John S. Wilkins posted Entry 2042 on February 20, 2006 07:33 PM.
Trackback URL: http://www.pandasthumb.org/cgi-bin/mt/mt-tb.fcgi/2037
A law student, Colin, advises the following event at the University of Kentucky:
On Wed, Feb. 22, the UK School of Law is hosting a seminar on “Religion, the First Amendment, and the New Supreme Court” at 12:00 noon. The speaker at the event is Thomas Berg, a professor of law at the University of St. Thomas, and Co-Director of the Terrance J. Murphy Institute for Catholic Thought, Law, and Public Policy. As the notice says, “Everyone is invited.” I assume that refers to the public as well. It’s in the College of Law Courtroom, and being presented by the Federalist Society.
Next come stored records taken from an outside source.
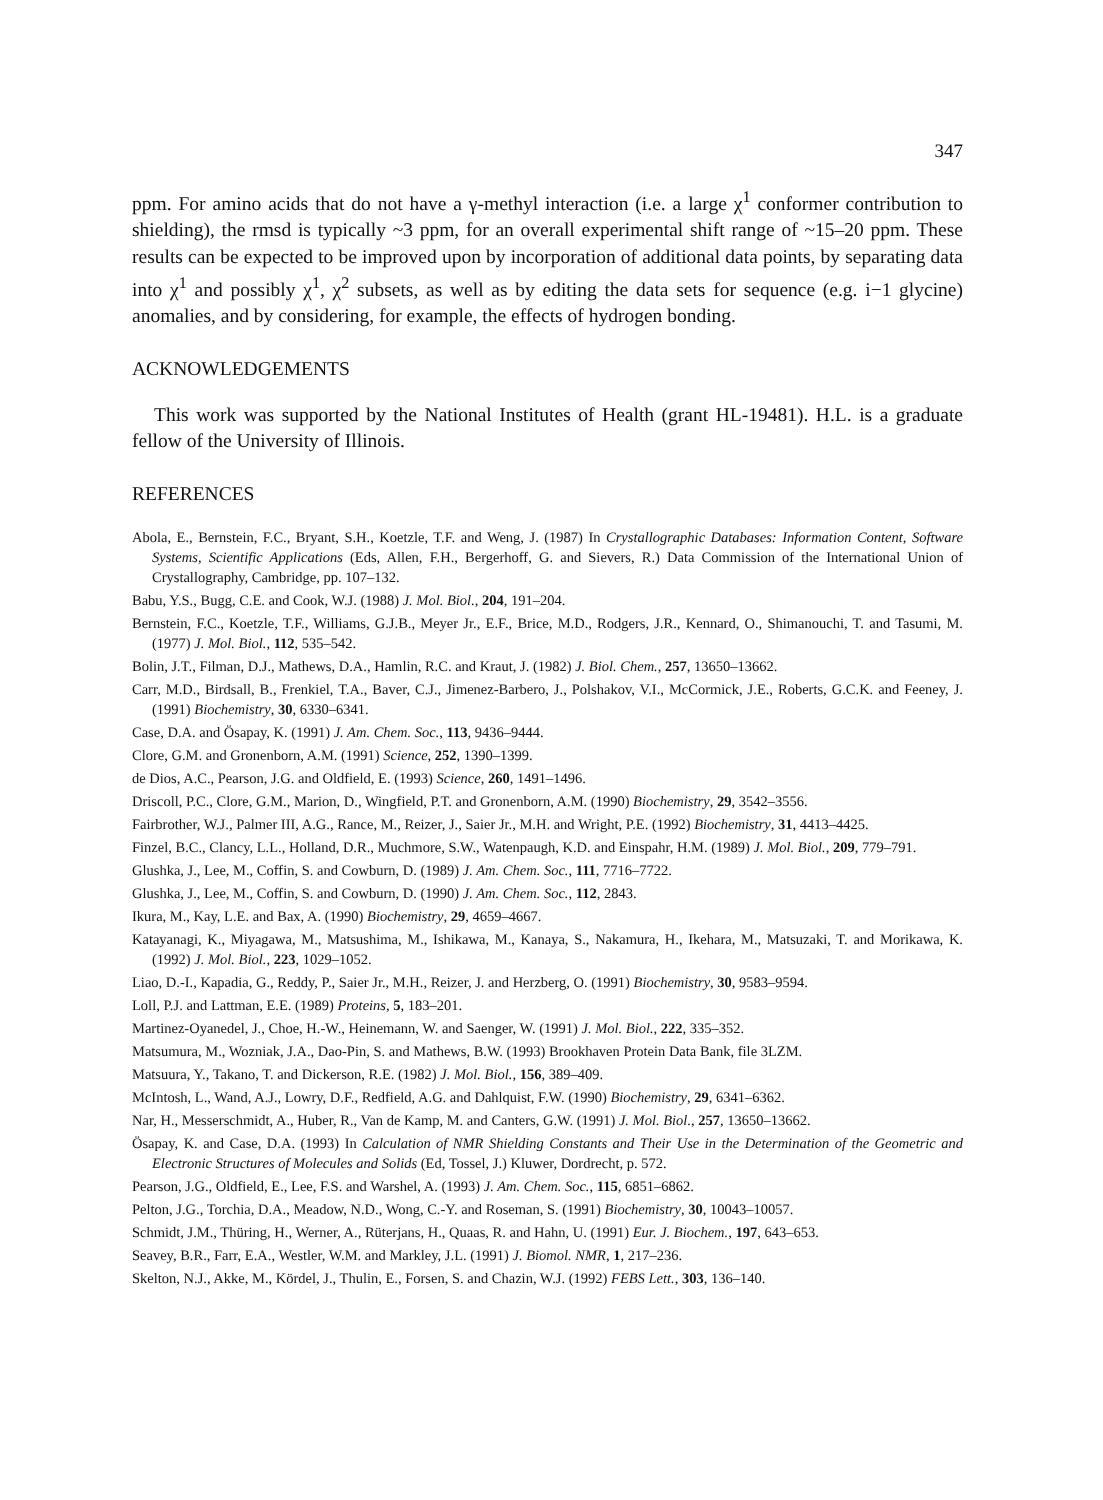347
ppm. For amino acids that do not have a γ-methyl interaction (i.e. a large χ<sup>1</sup> conformer contribution to shielding), the rmsd is typically ~3 ppm, for an overall experimental shift range of ~15–20 ppm. These results can be expected to be improved upon by incorporation of additional data points, by separating data into χ<sup>1</sup> and possibly χ<sup>1</sup>, χ<sup>2</sup> subsets, as well as by editing the data sets for sequence (e.g. i−1 glycine) anomalies, and by considering, for example, the effects of hydrogen bonding.
ACKNOWLEDGEMENTS
This work was supported by the National Institutes of Health (grant HL-19481). H.L. is a graduate fellow of the University of Illinois.
REFERENCES
Abola, E., Bernstein, F.C., Bryant, S.H., Koetzle, T.F. and Weng, J. (1987) In Crystallographic Databases: Information Content, Software Systems, Scientific Applications (Eds, Allen, F.H., Bergerhoff, G. and Sievers, R.) Data Commission of the International Union of Crystallography, Cambridge, pp. 107–132.
Babu, Y.S., Bugg, C.E. and Cook, W.J. (1988) J. Mol. Biol., 204, 191–204.
Bernstein, F.C., Koetzle, T.F., Williams, G.J.B., Meyer Jr., E.F., Brice, M.D., Rodgers, J.R., Kennard, O., Shimanouchi, T. and Tasumi, M. (1977) J. Mol. Biol., 112, 535–542.
Bolin, J.T., Filman, D.J., Mathews, D.A., Hamlin, R.C. and Kraut, J. (1982) J. Biol. Chem., 257, 13650–13662.
Carr, M.D., Birdsall, B., Frenkiel, T.A., Baver, C.J., Jimenez-Barbero, J., Polshakov, V.I., McCormick, J.E., Roberts, G.C.K. and Feeney, J. (1991) Biochemistry, 30, 6330–6341.
Case, D.A. and Ösapay, K. (1991) J. Am. Chem. Soc., 113, 9436–9444.
Clore, G.M. and Gronenborn, A.M. (1991) Science, 252, 1390–1399.
de Dios, A.C., Pearson, J.G. and Oldfield, E. (1993) Science, 260, 1491–1496.
Driscoll, P.C., Clore, G.M., Marion, D., Wingfield, P.T. and Gronenborn, A.M. (1990) Biochemistry, 29, 3542–3556.
Fairbrother, W.J., Palmer III, A.G., Rance, M., Reizer, J., Saier Jr., M.H. and Wright, P.E. (1992) Biochemistry, 31, 4413–4425.
Finzel, B.C., Clancy, L.L., Holland, D.R., Muchmore, S.W., Watenpaugh, K.D. and Einspahr, H.M. (1989) J. Mol. Biol., 209, 779–791.
Glushka, J., Lee, M., Coffin, S. and Cowburn, D. (1989) J. Am. Chem. Soc., 111, 7716–7722.
Glushka, J., Lee, M., Coffin, S. and Cowburn, D. (1990) J. Am. Chem. Soc., 112, 2843.
Ikura, M., Kay, L.E. and Bax, A. (1990) Biochemistry, 29, 4659–4667.
Katayanagi, K., Miyagawa, M., Matsushima, M., Ishikawa, M., Kanaya, S., Nakamura, H., Ikehara, M., Matsuzaki, T. and Morikawa, K. (1992) J. Mol. Biol., 223, 1029–1052.
Liao, D.-I., Kapadia, G., Reddy, P., Saier Jr., M.H., Reizer, J. and Herzberg, O. (1991) Biochemistry, 30, 9583–9594.
Loll, P.J. and Lattman, E.E. (1989) Proteins, 5, 183–201.
Martinez-Oyanedel, J., Choe, H.-W., Heinemann, W. and Saenger, W. (1991) J. Mol. Biol., 222, 335–352.
Matsumura, M., Wozniak, J.A., Dao-Pin, S. and Mathews, B.W. (1993) Brookhaven Protein Data Bank, file 3LZM.
Matsuura, Y., Takano, T. and Dickerson, R.E. (1982) J. Mol. Biol., 156, 389–409.
McIntosh, L., Wand, A.J., Lowry, D.F., Redfield, A.G. and Dahlquist, F.W. (1990) Biochemistry, 29, 6341–6362.
Nar, H., Messerschmidt, A., Huber, R., Van de Kamp, M. and Canters, G.W. (1991) J. Mol. Biol., 257, 13650–13662.
Ösapay, K. and Case, D.A. (1993) In Calculation of NMR Shielding Constants and Their Use in the Determination of the Geometric and Electronic Structures of Molecules and Solids (Ed, Tossel, J.) Kluwer, Dordrecht, p. 572.
Pearson, J.G., Oldfield, E., Lee, F.S. and Warshel, A. (1993) J. Am. Chem. Soc., 115, 6851–6862.
Pelton, J.G., Torchia, D.A., Meadow, N.D., Wong, C.-Y. and Roseman, S. (1991) Biochemistry, 30, 10043–10057.
Schmidt, J.M., Thüring, H., Werner, A., Rüterjans, H., Quaas, R. and Hahn, U. (1991) Eur. J. Biochem., 197, 643–653.
Seavey, B.R., Farr, E.A., Westler, W.M. and Markley, J.L. (1991) J. Biomol. NMR, 1, 217–236.
Skelton, N.J., Akke, M., Kördel, J., Thulin, E., Forsen, S. and Chazin, W.J. (1992) FEBS Lett., 303, 136–140.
Normally this would be a ho-hum affair, with a speaker and perhaps a few questions. The event the next week, however, is what would be of penultimate interest to readers of both the aforementioned blogs. It is entitled, “Intelligent Design: Question and Controversy in Law and Philosophy.” The speakers are Prof. Brandon Look (Philosophy, UK), and Prof. Paul Salamaca (Law - Constitutional and Federal, UK). They’ll be talking about the restrictions the First Amendment places on public schools, where Science and Religion end, and whether Intelligent Design is really Creationism re-labeled. It’s called a “discussion” where they’ll both talk about the facts, arguments, and theories of Intelligent Design. The flyer notes that “Everyone’s Welcome” and will also be in the College of Law Courtroom on Monday, Feb. 27 at 4:00 p.m. It is presented by both the Federalist Society and the American Constitution Society.
I would expect only the best of discussions from either of these professors. In fact, to take one side, and not objectively study the issue, would seem to contradict the entire method that we’ve built here in Law (Socratic) and also in Science (the basic nature of science is to question everything, even those things previously thought established). As a citizen in the camps of both I have a great desire to see there be some great discussion.
In full context, Ky. has a law on the books that allows the teaching of Creationism in Public Schools, but does not mandate it. In other words, it is not “against” the law to teach Creationism. It is KRS 158.177, and an interesting read. The notation is that it has been “repealed and superseded by the 1990 Ky. Acts” but to my knowledge it’s still published and law in Ky. Recently, Ky. Gov. Ernie Fletcher (who’s in the hospital with an infection right now, so let’s hope he’s going to be okay) also advocated the teaching of it recently in his “State of the Commonwealth” speech. The seminary where William Dembski teaches (Southern Baptist Theological Seminary) is in Louisville, and only an hour away so an appearance, I think, would not be out of the realm of possibility though not in a speaking role. Finally, the Ky. Law Journal has previously published a note, “NOTE: When May a State Require Teaching Alternatives to the Theory of Evolution? Intelligent Design as a Test Case.” It’s at 90 Ky. L.J. 743. It was published in 2003, and to my knowledge has never been cited.